TPLF companies back some products’ liability litigation. A case filed in 2015 revealed that TPLF backs mass torts where lawyers amass as many faceless clients as possible, without adequately investigating the validity of the claims. A lawsuit brought by a former employee of law firm AkinMears in connection with use of TPLF in transvaginal mesh products summarized the business model:
Borrow as much money as possible.
Buy as many TV ads as possible.
Wait on “real lawyers” somewhere to establish liability against somebody for something.
Use those faceless clients to borrow even more money.
Hire attorneys to settle the cases for whatever they can.

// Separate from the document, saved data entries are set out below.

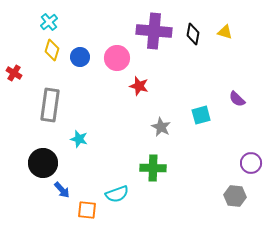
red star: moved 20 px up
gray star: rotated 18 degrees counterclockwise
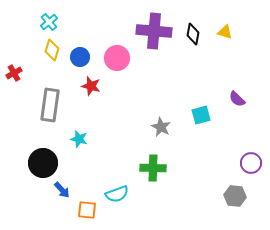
red cross: rotated 28 degrees clockwise
red star: moved 48 px left
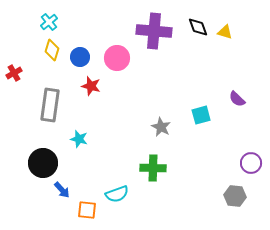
black diamond: moved 5 px right, 7 px up; rotated 30 degrees counterclockwise
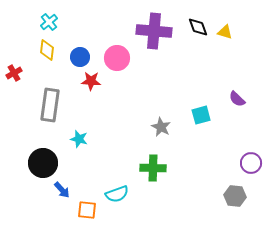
yellow diamond: moved 5 px left; rotated 10 degrees counterclockwise
red star: moved 5 px up; rotated 12 degrees counterclockwise
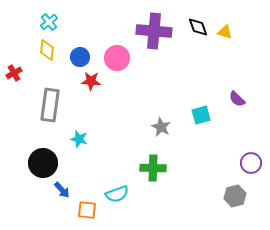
gray hexagon: rotated 20 degrees counterclockwise
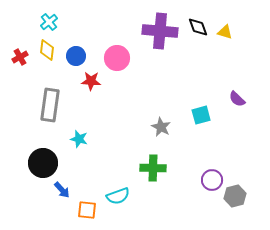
purple cross: moved 6 px right
blue circle: moved 4 px left, 1 px up
red cross: moved 6 px right, 16 px up
purple circle: moved 39 px left, 17 px down
cyan semicircle: moved 1 px right, 2 px down
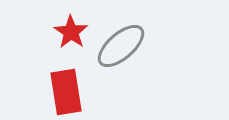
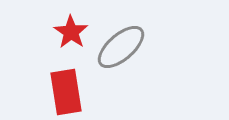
gray ellipse: moved 1 px down
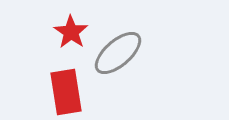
gray ellipse: moved 3 px left, 6 px down
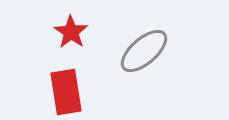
gray ellipse: moved 26 px right, 2 px up
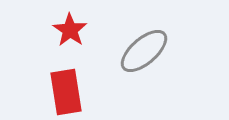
red star: moved 1 px left, 2 px up
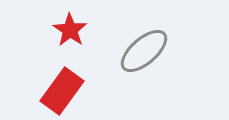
red rectangle: moved 4 px left, 1 px up; rotated 45 degrees clockwise
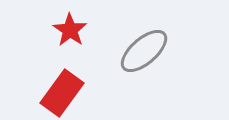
red rectangle: moved 2 px down
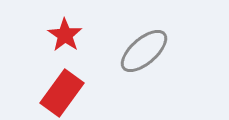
red star: moved 5 px left, 5 px down
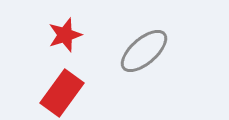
red star: rotated 20 degrees clockwise
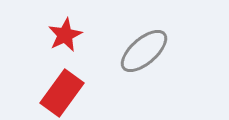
red star: rotated 8 degrees counterclockwise
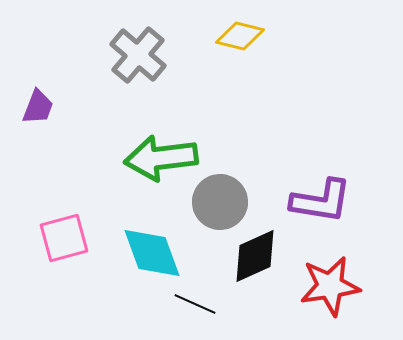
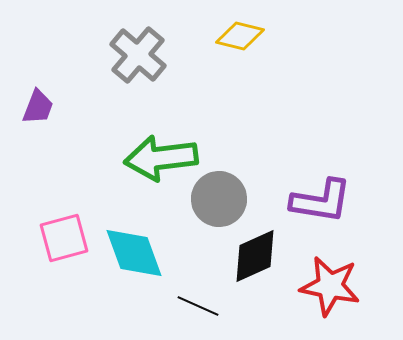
gray circle: moved 1 px left, 3 px up
cyan diamond: moved 18 px left
red star: rotated 20 degrees clockwise
black line: moved 3 px right, 2 px down
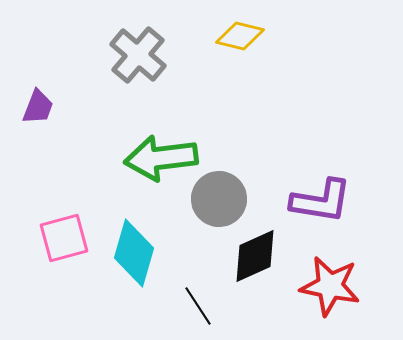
cyan diamond: rotated 36 degrees clockwise
black line: rotated 33 degrees clockwise
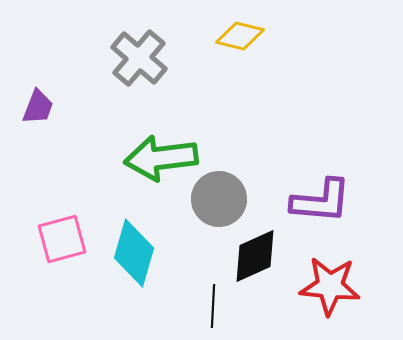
gray cross: moved 1 px right, 3 px down
purple L-shape: rotated 4 degrees counterclockwise
pink square: moved 2 px left, 1 px down
red star: rotated 6 degrees counterclockwise
black line: moved 15 px right; rotated 36 degrees clockwise
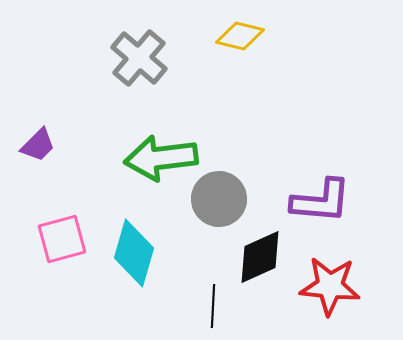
purple trapezoid: moved 38 px down; rotated 24 degrees clockwise
black diamond: moved 5 px right, 1 px down
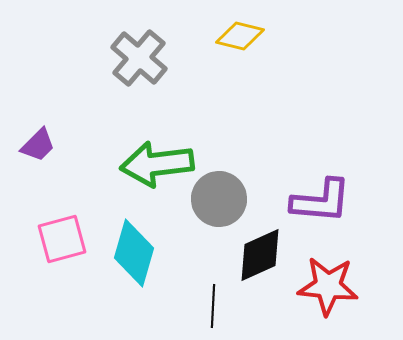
green arrow: moved 4 px left, 6 px down
black diamond: moved 2 px up
red star: moved 2 px left
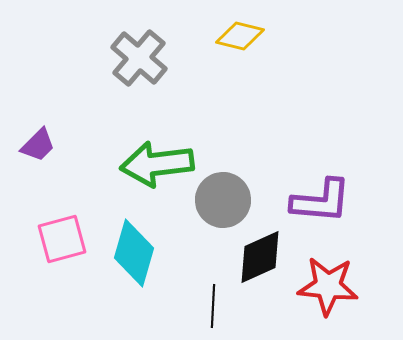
gray circle: moved 4 px right, 1 px down
black diamond: moved 2 px down
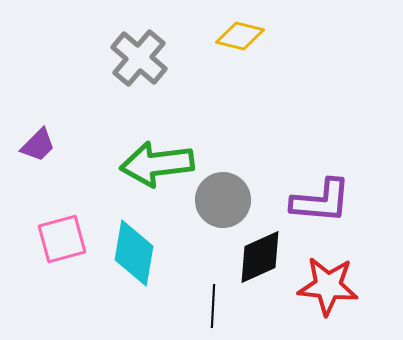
cyan diamond: rotated 6 degrees counterclockwise
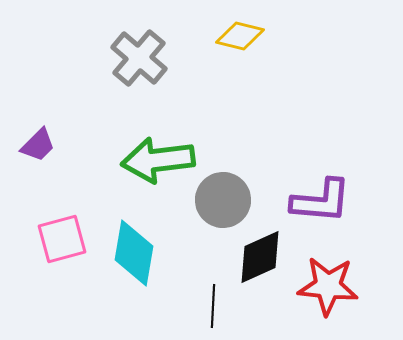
green arrow: moved 1 px right, 4 px up
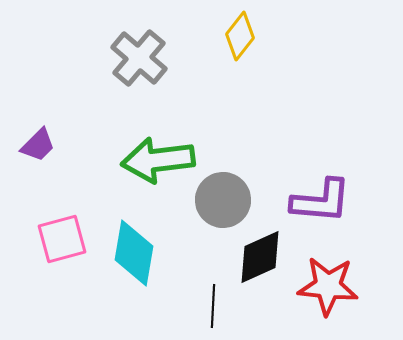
yellow diamond: rotated 66 degrees counterclockwise
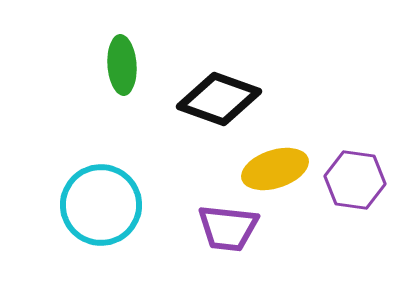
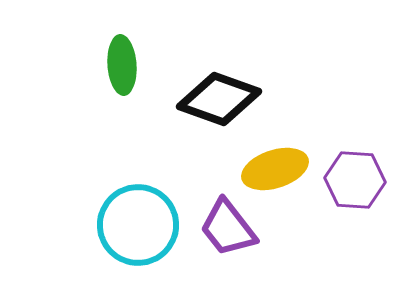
purple hexagon: rotated 4 degrees counterclockwise
cyan circle: moved 37 px right, 20 px down
purple trapezoid: rotated 46 degrees clockwise
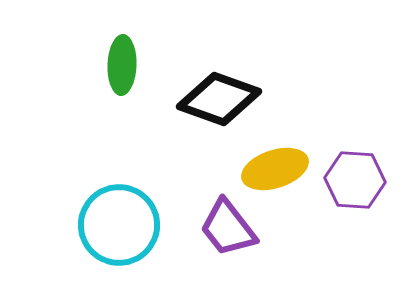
green ellipse: rotated 6 degrees clockwise
cyan circle: moved 19 px left
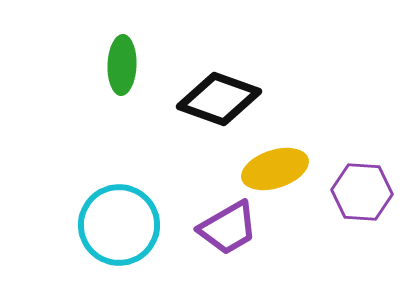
purple hexagon: moved 7 px right, 12 px down
purple trapezoid: rotated 82 degrees counterclockwise
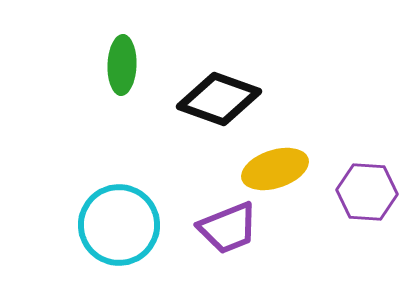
purple hexagon: moved 5 px right
purple trapezoid: rotated 8 degrees clockwise
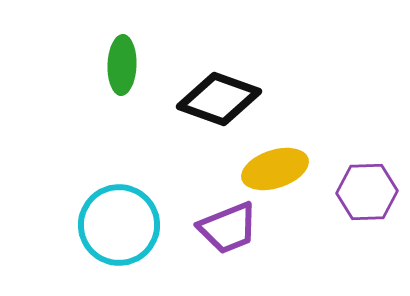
purple hexagon: rotated 6 degrees counterclockwise
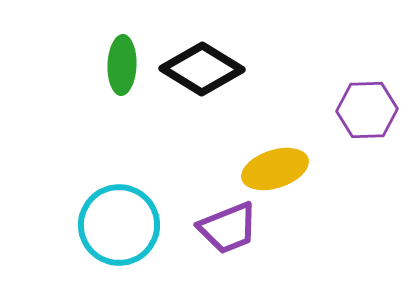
black diamond: moved 17 px left, 30 px up; rotated 12 degrees clockwise
purple hexagon: moved 82 px up
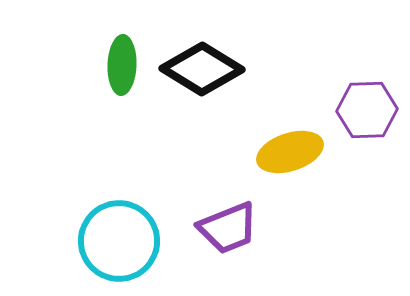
yellow ellipse: moved 15 px right, 17 px up
cyan circle: moved 16 px down
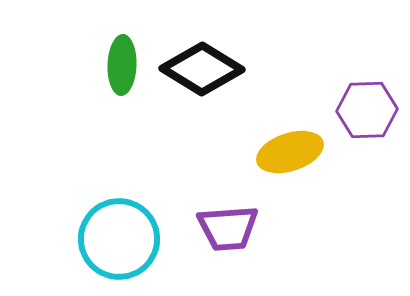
purple trapezoid: rotated 18 degrees clockwise
cyan circle: moved 2 px up
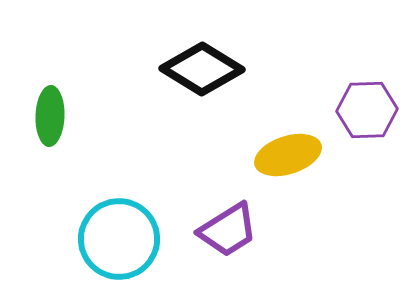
green ellipse: moved 72 px left, 51 px down
yellow ellipse: moved 2 px left, 3 px down
purple trapezoid: moved 2 px down; rotated 28 degrees counterclockwise
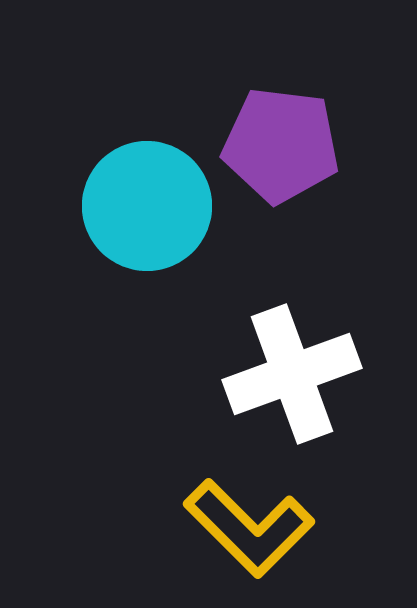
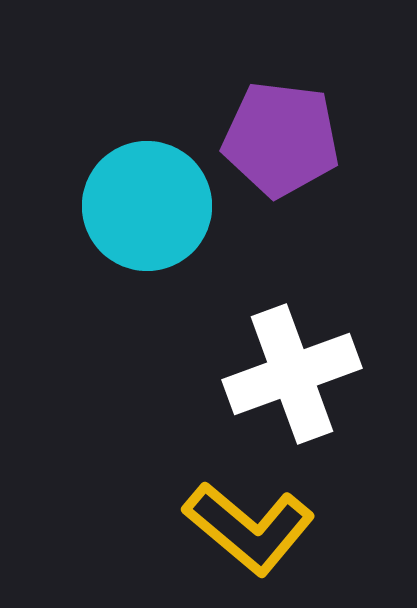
purple pentagon: moved 6 px up
yellow L-shape: rotated 5 degrees counterclockwise
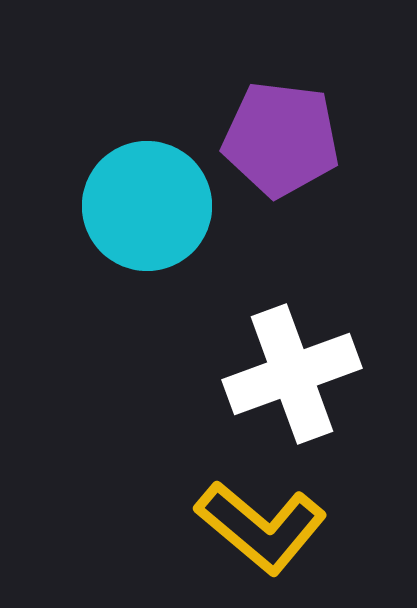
yellow L-shape: moved 12 px right, 1 px up
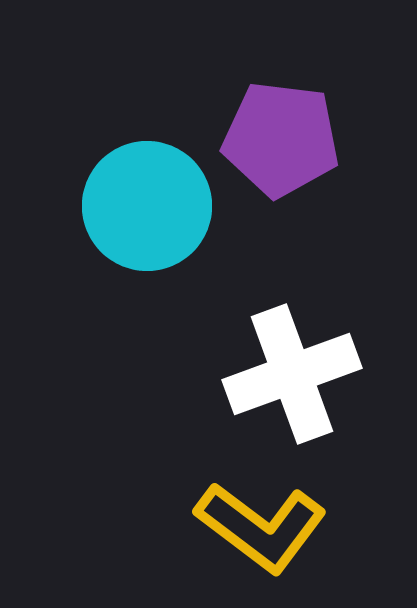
yellow L-shape: rotated 3 degrees counterclockwise
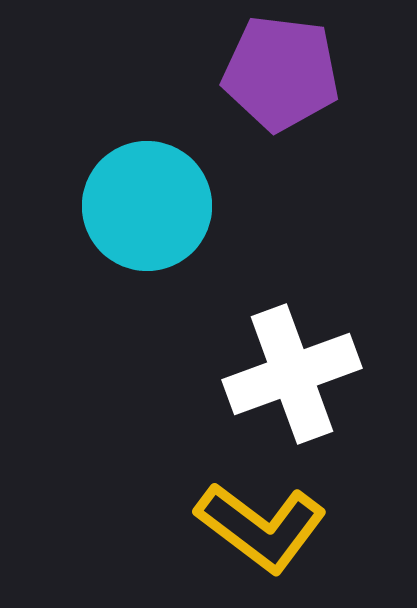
purple pentagon: moved 66 px up
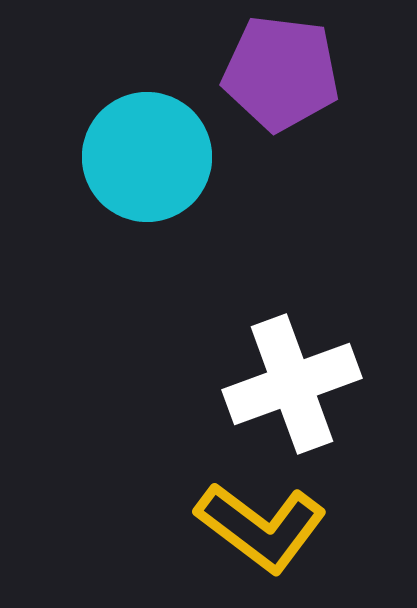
cyan circle: moved 49 px up
white cross: moved 10 px down
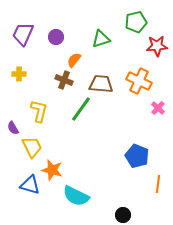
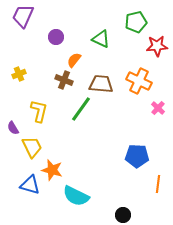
purple trapezoid: moved 18 px up
green triangle: rotated 42 degrees clockwise
yellow cross: rotated 24 degrees counterclockwise
blue pentagon: rotated 20 degrees counterclockwise
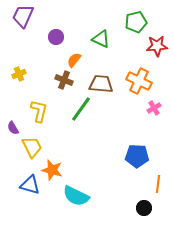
pink cross: moved 4 px left; rotated 16 degrees clockwise
black circle: moved 21 px right, 7 px up
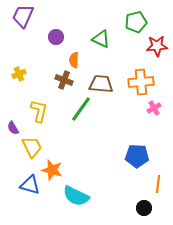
orange semicircle: rotated 35 degrees counterclockwise
orange cross: moved 2 px right, 1 px down; rotated 30 degrees counterclockwise
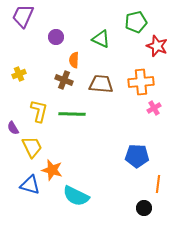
red star: rotated 25 degrees clockwise
green line: moved 9 px left, 5 px down; rotated 56 degrees clockwise
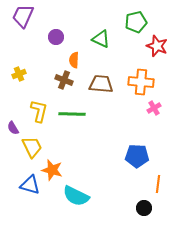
orange cross: rotated 10 degrees clockwise
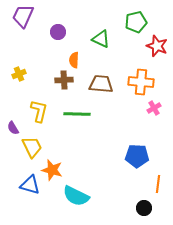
purple circle: moved 2 px right, 5 px up
brown cross: rotated 24 degrees counterclockwise
green line: moved 5 px right
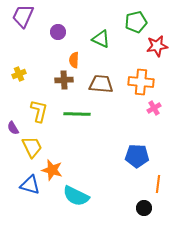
red star: rotated 30 degrees counterclockwise
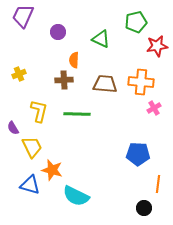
brown trapezoid: moved 4 px right
blue pentagon: moved 1 px right, 2 px up
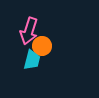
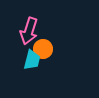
orange circle: moved 1 px right, 3 px down
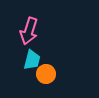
orange circle: moved 3 px right, 25 px down
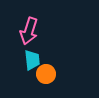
cyan trapezoid: rotated 20 degrees counterclockwise
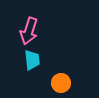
orange circle: moved 15 px right, 9 px down
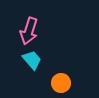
cyan trapezoid: rotated 35 degrees counterclockwise
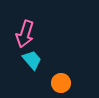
pink arrow: moved 4 px left, 3 px down
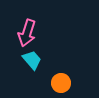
pink arrow: moved 2 px right, 1 px up
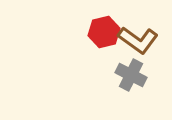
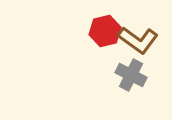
red hexagon: moved 1 px right, 1 px up
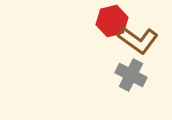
red hexagon: moved 7 px right, 10 px up
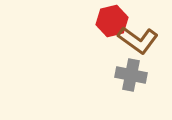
gray cross: rotated 16 degrees counterclockwise
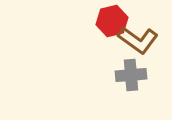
gray cross: rotated 16 degrees counterclockwise
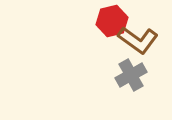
gray cross: rotated 24 degrees counterclockwise
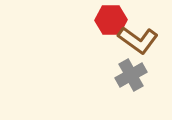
red hexagon: moved 1 px left, 1 px up; rotated 12 degrees clockwise
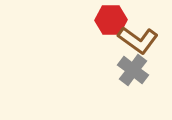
gray cross: moved 2 px right, 5 px up; rotated 24 degrees counterclockwise
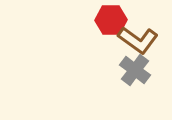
gray cross: moved 2 px right
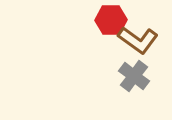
gray cross: moved 1 px left, 6 px down
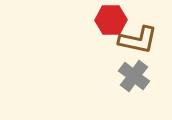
brown L-shape: rotated 24 degrees counterclockwise
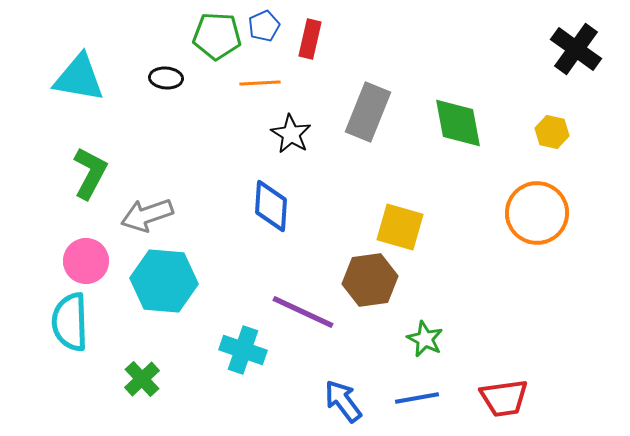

Take a plump 40 percent of the settlement from the thousands and thousands of people lawyers never met or had any interest in meeting.
Lather, rinse, repeat.
TPLF firms also fund some patent trolls. Patent trolls are companies that do not produce any product or service. They are non-practicing entities and shell companies. Their business model is to acquire unused or low-quality broad patents, with no intention of ever building anything. They target businesses ranging from neighborhood stores to major U.S. manufacturers and technology companies. The Harvard Business Review has estimated that patent trolls annually cost U.S. businesses approximately $29 billion in direct, out-of-pocket costs. This does not include the opportunity cost of not innovating, not investing and not hiring. The activity of patent trolls has been characterized as shakedown and extortion. Trolls calling themselves Patent Enforcement Entities send thousands of threatening letters demanding payment. Several patent trolls are backed by TPLF firms.
A dimension of TPLF about which little has been written is its potential to weaken U.S. national security. If a sovereign wealth fund from an enemy country invests in litigation against a U.S. defense manufacturer, contractor or other company that benefits U.S. and global security, that funding could cause financial harm to the U.S.
What can be done to stem the potential for harm to the U.S. economy and its businesses from unchecked TPLF activity? One can join the ranks of those clamoring for more transparency in TPLF activity. For example, there could be alliances and advocacy to support changes to the Federal Rules of Appellate Procedure and the Federal Rule of Civil Procedure such that there be TPLF disclosure. Some action is already being taken. On Sept. 8, 2022, the Institute for Legal Reform and Lawyers for Civil Justice sent a rules suggestion to the Advisory Committee on Civil Rules asking the committee to amend Rule 16(c)(2) to prompt judges to consider inquiring about investments in their cases from non-parties whose existence has not been disclosed. This step, if taken, could help judges better oversee their cases and support more informed decisions without compromising their judicial discretion. In June 2021, the U.S. District Court for the District of New Jersey adopted arulerequiring disclosure by litigants regarding the use of litigation funding.
Disclosure can be a two-way street. If the judicial establishment finds that courtroom rules should be changed so as to make TPLF acceptable, so be it. But if disclosure leads to the revelation that TPLF violates legal ethics and hurts the economy, there should be guardrails around its use. Either way, transparency is the best disinfectant.